This week, Bitcoin’s (BTC) price took a tumble as a hotter-than-expected consumer price index (CPI) report showed high inflation remains a persistent challenge despite a wave of interest rate hikes from the United States Federal Reserve. Interestingly, the market’s negative reaction to a high CPI print seemed priced in by investors, and BTC’s and Ether’s (ETH) prices reclaimed all of their intraday losses to close the day in the black.
A quick look at Bitcoin’s market structure shows that even with the post-CPI print drop, the price continues to trade in the same price range it has been in for the past 122 days. Adding to this dynamic, Cointelegraph market analyst Ray Salmond reported on a unique situation where Bitcoin’s futures open interest is at a record high, while its volatility is also near record lows.

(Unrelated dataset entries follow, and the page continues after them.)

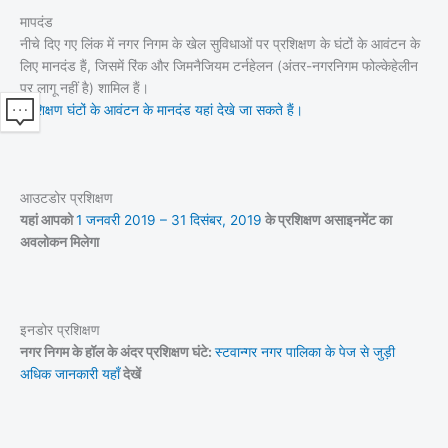
मापदंड
नीचे दिए गए लिंक में नगर निगम के खेल सुविधाओं पर प्रशिक्षण के घंटों के आवंटन के
लिए मानदंड हैं, जिसमें रिंक और जिमनैजियम टर्नहेलन (अंतर-नगरनिगम फोल्केहेलीन
पर लागू नहीं है) शामिल हैं।
प्रशिक्षण घंटों के आवंटन के मानदंड यहां देखे जा सकते हैं।
आउटडोर प्रशिक्षण
यहां आपको
1 जनवरी 2019 – 31 दिसंबर, 2019
के प्रशिक्षण असाइनमेंट का
अवलोकन मिलेगा
इनडोर प्रशिक्षण
नगर निगम के हॉल के अंदर प्रशिक्षण घंटे:
स्टवान्गर नगर पालिका के पेज से जुड़ी
अधिक जानकारी यहाँ
देखें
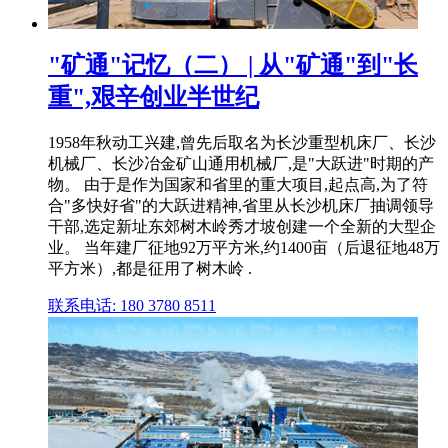
"矿通"记忆（二） | 从"矿通"到"长
重",艰辛创业半世纪
1958年秋动工兴建,曾先后取名为长沙重型机床厂、长沙
机械厂、长沙冶金矿山通用机械厂,是"大跃进"时期的产
物。 由于是作为国家和省里的重大项目,起点高,为了符
合"多快好省"的大跃进精神,省里从长沙机床厂抽调领导
干部,选定新址东郊树木岭秀才坡创建一个全新的大型企
业。 当年建厂征地92万平方米,约1400亩（后退征地48万
平方米）,都是征用了树木岭 .
联系电话: 180 3780 8511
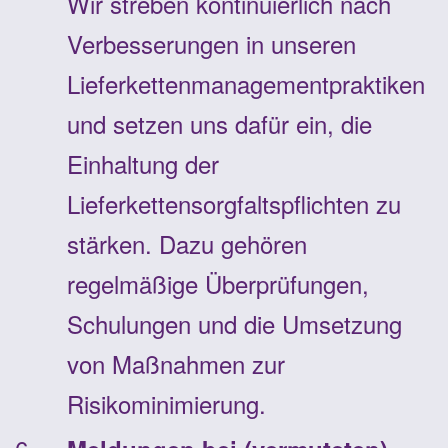
Wir streben kontinuierlich nach
Verbesserungen in unseren
Lieferkettenmanagementpraktiken
und setzen uns dafür ein, die
Einhaltung der
Lieferkettensorgfaltspflichten zu
stärken. Dazu gehören
regelmäßige Überprüfungen,
Schulungen und die Umsetzung
von Maßnahmen zur
Risikominimierung.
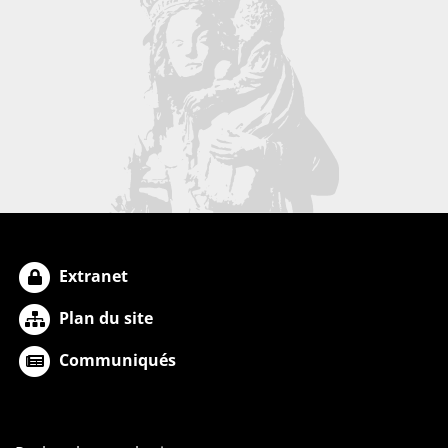
Extranet
Plan du site
Communiqués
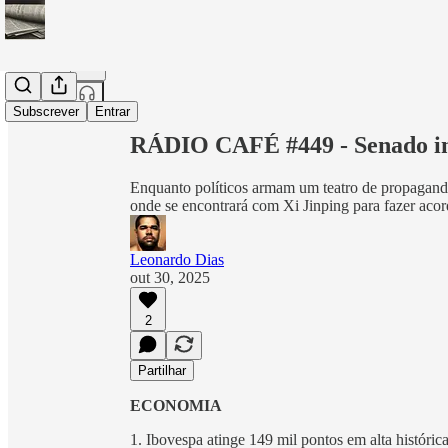
Partilhar a partir de0:00
Subscrever
Entrar
RÁDIO CAFÉ #449 - Senado in
Enquanto políticos armam um teatro de propagand
onde se encontrará com Xi Jinping para fazer acor
Leonardo Dias
out 30, 2025
2
Partilhar
ECONOMIA
1. Ibovespa atinge 149 mil pontos em alta históric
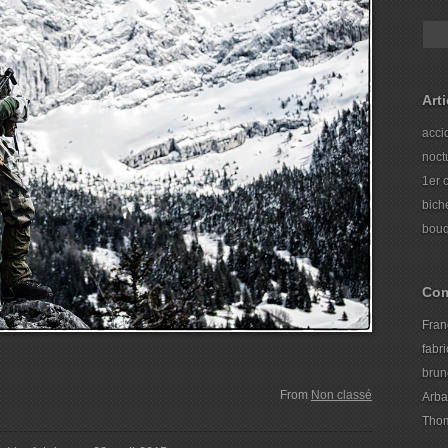
Art
acci
noct
1er 
bich
bouq
Com
Fran
fabr
brun
From
Non classé
Arba
Thom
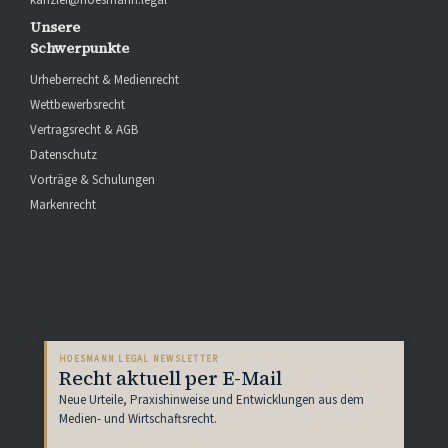
Unsere
Schwerpunkte
Urheberrecht & Medienrecht
Wettbewerbsrecht
Vertragsrecht & AGB
Datenschutz
Vorträge & Schulungen
Markenrecht
HOESMANN.LEGAL NEWSLETTER
Recht aktuell per E-Mail
Neue Urteile, Praxishinweise und Entwicklungen aus dem
Medien- und Wirtschaftsrecht.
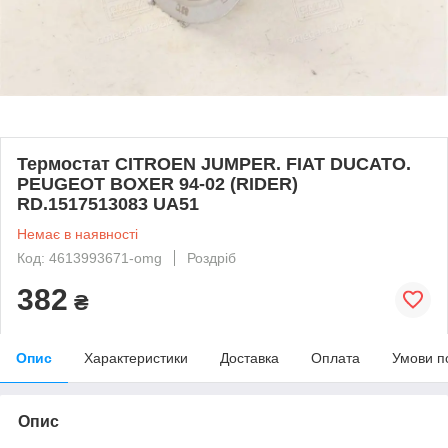
Термостат CITROEN JUMPER. FIAT DUCATO.
PEUGEOT BOXER 94-02 (RIDER)
RD.1517513083 UA51
Немає в наявності
Код: 4613993671-omg
Роздріб
382
₴
Опис
Характеристики
Доставка
Оплата
Умови п
Опис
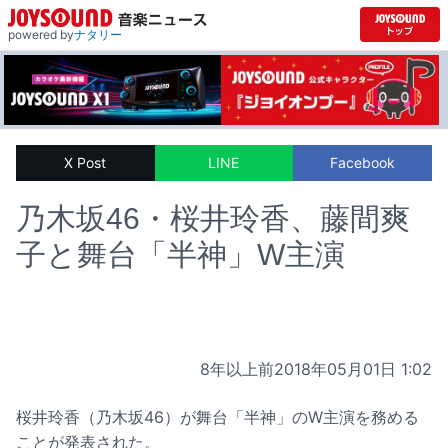
powered by
ナタリー
X Post
LINE
Facebook
乃木坂46・桜井玲香、藤間爽
子と舞台「半神」W主演
8年以上前
2018年05月01日 1:02
桜井玲香（乃木坂46）が舞台「半神」のW主演を務める
ことが発表された。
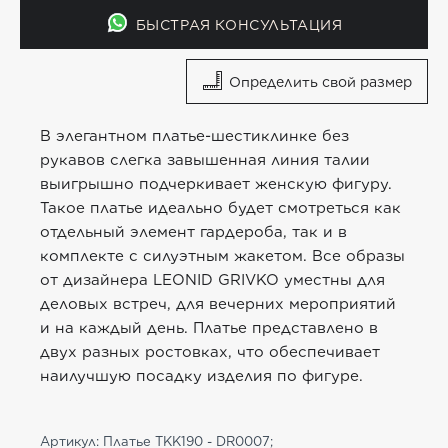
БЫСТРАЯ КОНСУЛЬТАЦИЯ
Определить свой размер
В элегантном платье-шестиклинке без
рукавов слегка завышенная линия талии
выигрышно подчеркивает женскую фигуру.
Такое платье идеально будет смотреться как
отдельный элемент гардероба, так и в
комплекте с силуэтным жакетом. Все образы
от дизайнера LEONID GRIVKO уместны для
деловых встреч, для вечерних мероприятий
и на каждый день. Платье представлено в
двух разных ростовках, что обеспечивает
наилучшую посадку изделия по фигуре.
Артикул: Платье TKK190 - DR0007;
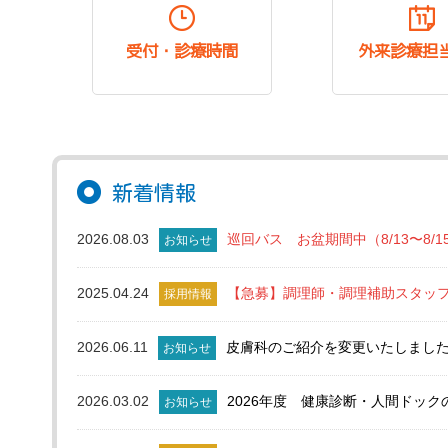
受付・診療時間
外来診療担
新着情報
2026.08.03
巡回バス お盆期間中（8/13〜8/
お知らせ
2025.04.24
【急募】調理師・調理補助スタッ
採用情報
2026.06.11
皮膚科のご紹介を変更いたしまし
お知らせ
2026.03.02
2026年度 健康診断・人間ドッ
お知らせ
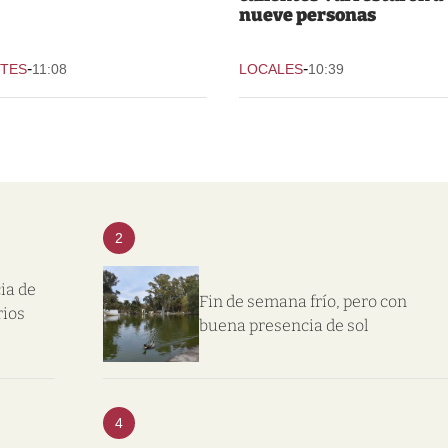
nueve personas
-
-
TES
11:08
LOCALES
10:39
2
ia de
Fin de semana frío, pero con
rios
buena presencia de sol
4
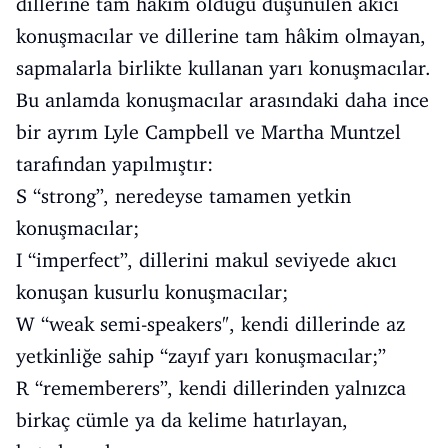
dillerine tam hâkim olduğu düşünülen akıcı
konuşmacılar ve dillerine tam hâkim olmayan,
sapmalarla birlikte kullanan yarı konuşmacılar.
Bu anlamda konuşmacılar arasındaki daha ince
bir ayrım Lyle Campbell ve Martha Muntzel
tarafından yapılmıştır:
S “strong”, neredeyse tamamen yetkin
konuşmacılar;
I “imperfect”, dillerini makul seviyede akıcı
konuşan kusurlu konuşmacılar;
W “weak semi-speakers", kendi dillerinde az
yetkinliğe sahip “zayıf yarı konuşmacılar;”
R “rememberers”, kendi dillerinden yalnızca
birkaç cümle ya da kelime hatırlayan,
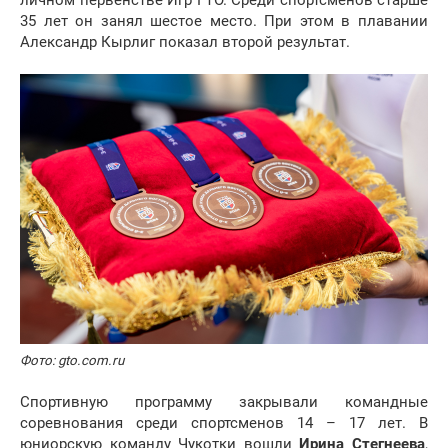
личном первенстве Игр ГТО. Среди спортсменов старше
35 лет он занял шестое место. При этом в плавании
Александр Кырлиг показал второй результат.
Фото: gto.com.ru
Спортивную программу закрывали командные
соревнования среди спортсменов 14 – 17 лет. В
юниорскую команду Чукотки вошли
Ирина Стегнеева
,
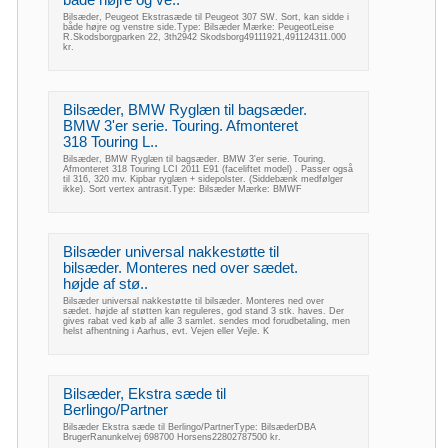
Bilsæder, Peugeot Ekstrasæde til Peugeot 307 SW. Sort, kan sidde i
både højre og venstre side.Type: Bilsæder Mærke: PeugeotLeise
R.Skodsborgparken 22, 3th2942 Skodsborg49111921,491124311.000
kr.
Bilsæder, BMW Ryglæn til bagsæder.
BMW 3'er serie. Touring. Afmonteret
318 Touring L..
Bilsæder, BMW Ryglæn til bagsæder. BMW 3'er serie. Touring.
Afmonteret 318 Touring LCI 2011 E91 (faceliftet model) . Passer også
til 316, 320 mv. Kipbar ryglæn + sidepolster. (Siddebænk medfølger
ikke). Sort vertex antrasit.Type: Bilsæder Mærke: BMWF
Bilsæder universal nakkestøtte til
bilsæder. Monteres ned over sædet.
højde af stø..
Bilsæder universal nakkestøtte til bilsæder. Monteres ned over
sædet. højde af støtten kan reguleres, god stand 3 stk. haves. Der
gives rabat ved køb af alle 3 samlet. sendes mod forudbetaling, men
helst afhentning i Aarhus, evt. Vejen eller Vejle. K
Bilsæder, Ekstra sæde til
Berlingo/Partner
Bilsæder Ekstra sæde til Berlingo/PartnerType: BilsæderDBA
BrugerRanunkelvej 698700 Horsens22802787500 kr.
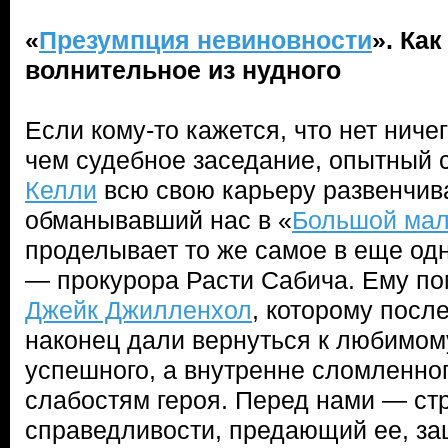
«
Презумпция невиновности
». Ка
волнительное из нудного
Если кому-то кажется, что нет ниче
чем судебное заседание, опытный
Келли
всю свою карьеру развенчива
обманывавший нас в «
Большой мал
проделывает то же самое в еще од
— прокурора Расти Сабича. Ему по
Джейк Джилленхол
, которому посл
наконец дали вернуться к любимом
успешного, а внутренне сломленно
слабостям героя. Перед нами — ст
справедливости, предающий ее, за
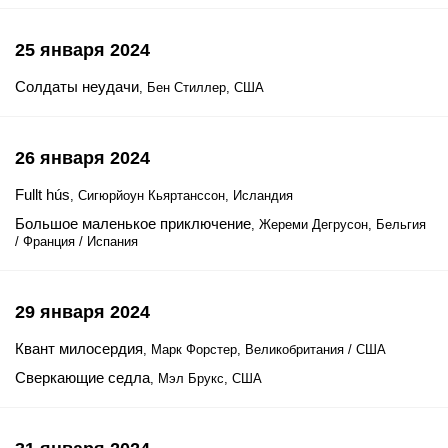
25 января 2024
Солдаты неудачи
, Бен Стиллер, США
26 января 2024
Fullt hús
, Сигюрйоун Кьяртанссон, Исландия
Большое маленькое приключение
, Жереми Дегрусон, Бельгия
/ Франция / Испания
29 января 2024
Квант милосердия
, Марк Форстер, Великобритания / США
Сверкающие седла
, Мэл Брукс, США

These factors, along with other indicators, have historically preceded explosive price movements, but history will also show that predicting the direction of these moves is nearly impossible.
So, aside from multiple metrics hinting that a decisive price move is brewing, Bitcoin is still doing more of the same thing it’s done for the past 4.5 months. With that being the case, it is perhaps time to start looking elsewhere for emerging trends and possible opportunities.
Here are a few data points that I’ve continued to be intrigued by.
ETH’s price has lost its luster in the now post-Merge era, and the asset now reflects the bearish trend that dominates the rest of the market. Since the Merge, ETH’s price is down 30% from its $2,000 high, and it’s likely that a good deal of the speculative capital that backed the bullish Merge narrative is now in stablecoins looking for the next investment opportunity.